Congedo parentale speciale, come funziona

Il congedo parentale straordinario è attivo dallo scorso 5 marzo, cioè da quando sono state adottate misure di contenimento per la diffusione del coronavirus a livello nazionale e sono state chiuse le scuole di ogni ordine e grado.
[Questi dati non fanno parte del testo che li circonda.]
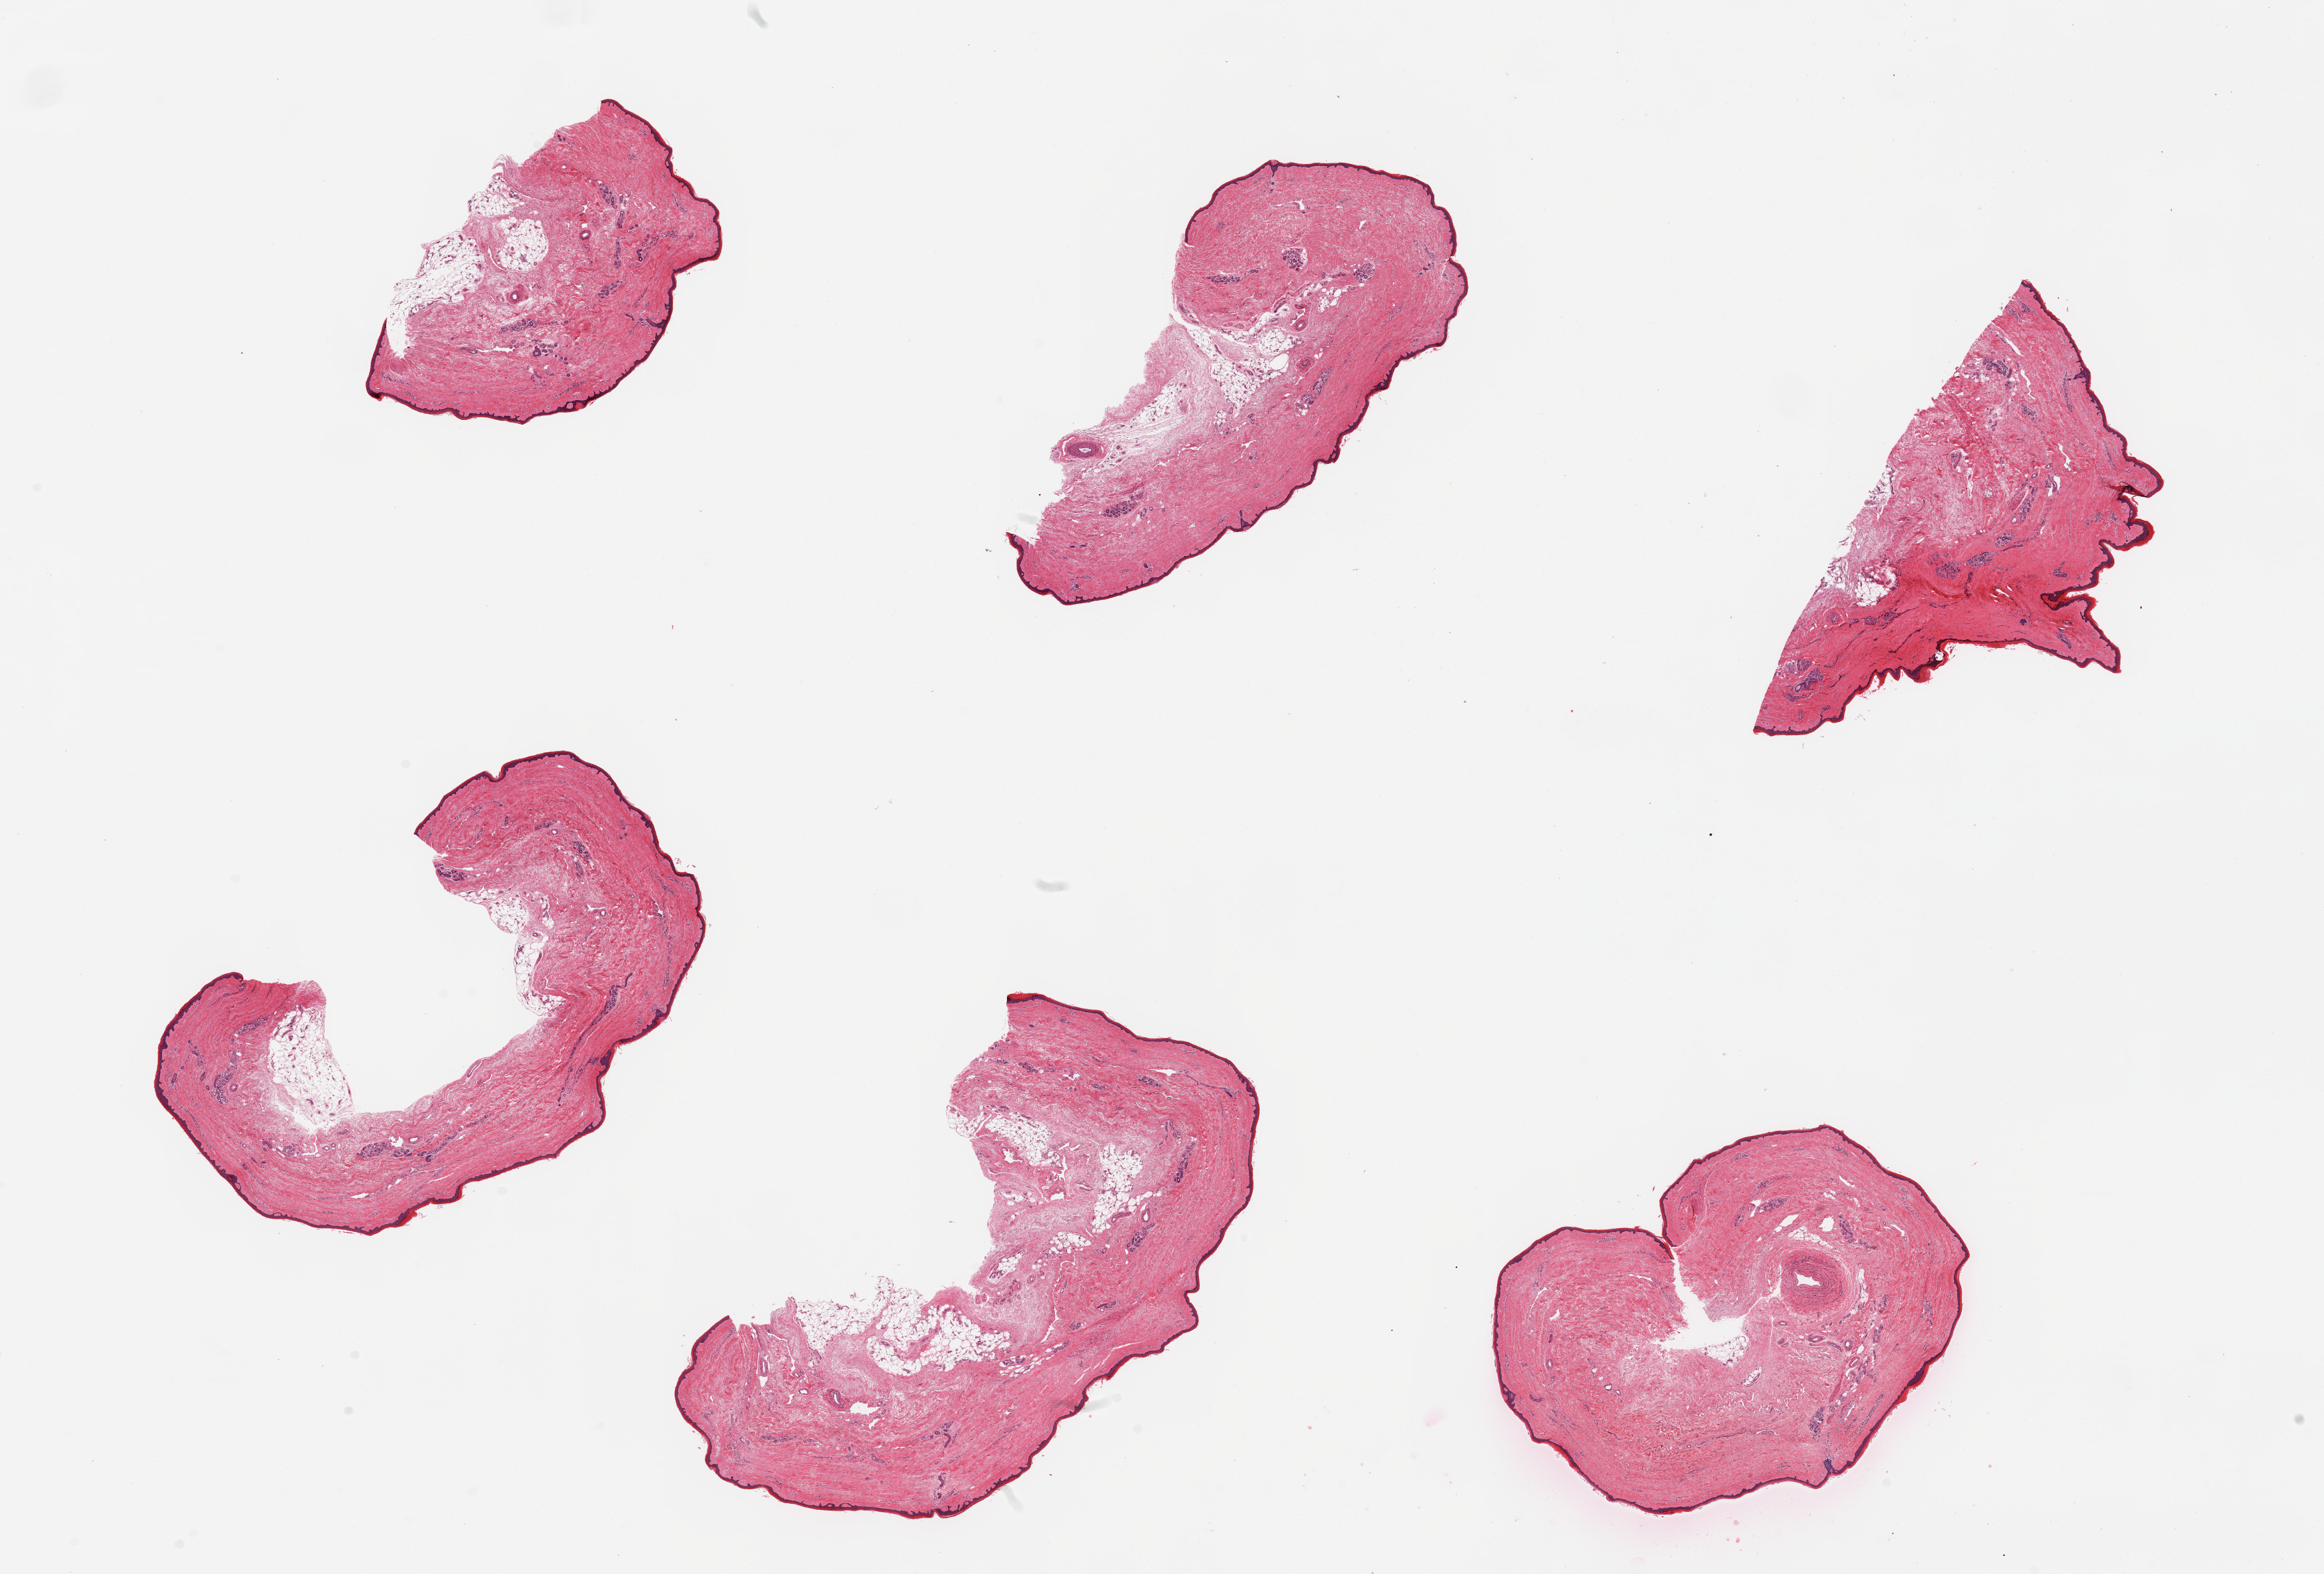
Digitized haematoxylin and eosin-stained section — a low-resolution overview of the entire scanned area, about 27.6 x 18.7 mm (slide scanned at 20x), PAXgene-fixed, paraffin-embedded tissue, target tissue: skin of lower leg, donor tissue sample. Donor: female.
* review note (as recorded): 6 pieces, minimal adherent dermal fat, squamous epithelium is ~30 microns, atrophic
Si tratta di un congedo speciale Inps, in aggiunta a quello ordinario, di 15 giorni per chi ha figli fino a 12 anni di età. Spetta per 30 giorni e potrà essere utilizzato, anche non continuativamente, fino al 31 luglio 2020.

Indennità e requisiti

L’indennizzo da parte dell’Inps per il genitore è nella misura del 50% della retribuzione di riferimento con relativa contribuzione figurativa. Il congedo spetta anche per i figli di età compresa tra 12 e 16 anni ma in tal caso non è prevista l’erogazione della relativa indennità economica (né il riconoscimento della relativa contribuzione figurativa utile ai fini pensionistici). In quest’ultimo caso è fatto divieto per il datore di lavoro di procedere al licenziamento del genitore assente con garanzia della conservazione del posto di lavoro.
Stesso congedo è previsto in favore dei genitori, anche affidatari, con figli sino a 12 anni (oppure a prescindere dall’età in presenza di figli disabili gravi, iscritti a scuole di ogni ordine e grado o ospitati in centri diurni assistenziali) lavoratori:

  • iscritti in via esclusiva alla gestione separata Inps con riconoscimento di un’indennità giornaliera del 50% di 1/365 del reddito utilizzato nel calcolo dell’indennità di maternità;
  • autonomi iscritti all’Inps con riconoscimento di un’indennità giornaliera pari al 50% della retribuzione convenzionale giornaliera stabilita annualmente dalla legge.

Quanto dura il congedo

La durata del congedo, con l’entrata in vigore del decreto Rilancio passa a 30 giorni e la fruizione, oggi possibile fino al perdurare dello stop delle lezioni, arriverà sino al 31 luglio 2020. Resta confermato, inoltre, che la fruizione del congedo spetta in via alternativa da uno solo dei genitori per nucleo familiare, a patto che in famiglia non vi sia altro genitore beneficiario di altri sostegni al reddito per sospensione o cessazione attività lavorativa (cassa integrazione ad esempio) o disoccupato o non lavoratore.
Nel caso di figli disabili gravi, iscritti a scuole di ogni ordine e grado ospitati in centri diurni di assistenza, il congedo spetta ai genitori, anche affidatari, lavoratori (dipendenti o autonomi o parasubordinati) a prescindere dall’età del figlio.

Come richiedere il congedo parentale straordinario

I genitori che vogliono richiedere il congedo parentale straordinario devono presentare un’apposita domanda all’Inps. La domanda va presentata attraverso il sito ufficiale dell’Inps, in modalità telematica.